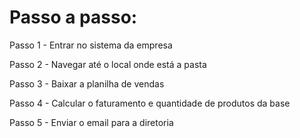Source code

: # Passo a passo:

Passo 1 - Entrar no sistema da empresa

Passo 2 - Navegar até o local onde está a pasta

Passo 3 - Baixar a planilha de vendas

Passo 4 - Calcular o faturamento e quantidade de produtos da base

Passo 5 - Enviar o email para a diretoria
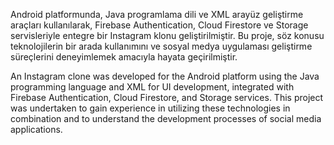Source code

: Android platformunda, Java programlama dili ve XML arayüz geliştirme araçları kullanılarak, Firebase Authentication, Cloud Firestore ve Storage servisleriyle entegre bir Instagram klonu geliştirilmiştir. 
Bu proje, söz konusu teknolojilerin bir arada kullanımını ve sosyal medya uygulaması geliştirme süreçlerini deneyimlemek amacıyla hayata geçirilmiştir.


An Instagram clone was developed for the Android platform using the Java programming language and XML for UI development, integrated with Firebase Authentication, Cloud Firestore, 
and Storage services. This project was undertaken to gain experience in utilizing these technologies in combination and to understand the development processes of social media applications.
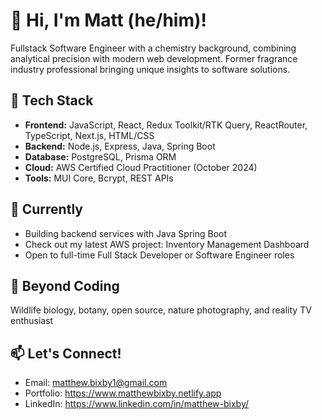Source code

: # 👋 Hi, I'm Matt (he/him)!

Fullstack Software Engineer with a chemistry background, combining analytical precision with modern web development. Former fragrance industry professional bringing unique insights to software solutions.

## 🔧 Tech Stack
- **Frontend:** JavaScript, React, Redux Toolkit/RTK Query, ReactRouter, TypeScript, Next.js, HTML/CSS
- **Backend:** Node.js, Express, Java, Spring Boot
- **Database:** PostgreSQL, Prisma ORM
- **Cloud:** AWS Certified Cloud Practitioner (October 2024)
- **Tools:** MUI Core, Bcrypt, REST APIs

## 🌱 Currently
- Building backend services with Java Spring Boot
- Check out my latest AWS project: Inventory Management Dashboard
- Open to full-time Full Stack Developer or Software Engineer roles

## 👀 Beyond Coding
Wildlife biology, botany, open source, nature photography, and reality TV enthusiast

## 📫 Let's Connect!
- Email: matthew.bixby1@gmail.com
- Portfolio: https://www.matthewbixby.netlify.app
- LinkedIn: https://www.linkedin.com/in/matthew-bixby/

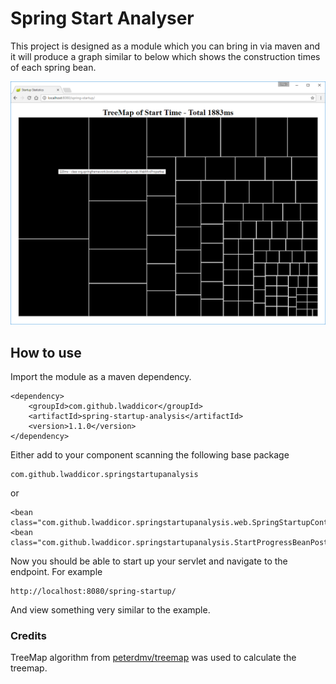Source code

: # Spring Start Analyser

This project is designed as a module which you can bring in via maven
and it will produce a graph similar to below which shows the
construction times of each spring bean.

![Example image of it running](./readme-images/example.png)

## How to use

Import the module as a maven dependency.

    <dependency>
        <groupId>com.github.lwaddicor</groupId>
        <artifactId>spring-startup-analysis</artifactId>
        <version>1.1.0</version>
    </dependency>

Either add to your component scanning the following base package

    com.github.lwaddicor.springstartupanalysis

 or

    <bean class="com.github.lwaddicor.springstartupanalysis.web.SpringStartupController"/>
    <bean class="com.github.lwaddicor.springstartupanalysis.StartProgressBeanPostProcessor"/>

Now you should be able to start up your servlet and navigate to the endpoint. For example

    http://localhost:8080/spring-startup/

And view something very similar to the example.

### Credits

TreeMap algorithm from [peterdmv/treemap](https://github.com/peterdmv/treemap) was used to calculate the treemap.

WHAT THE TASK REQUIRES -
Going through the entries above, tally every line that contains the string "github", then state only the total.

ANSWER SPACE -
5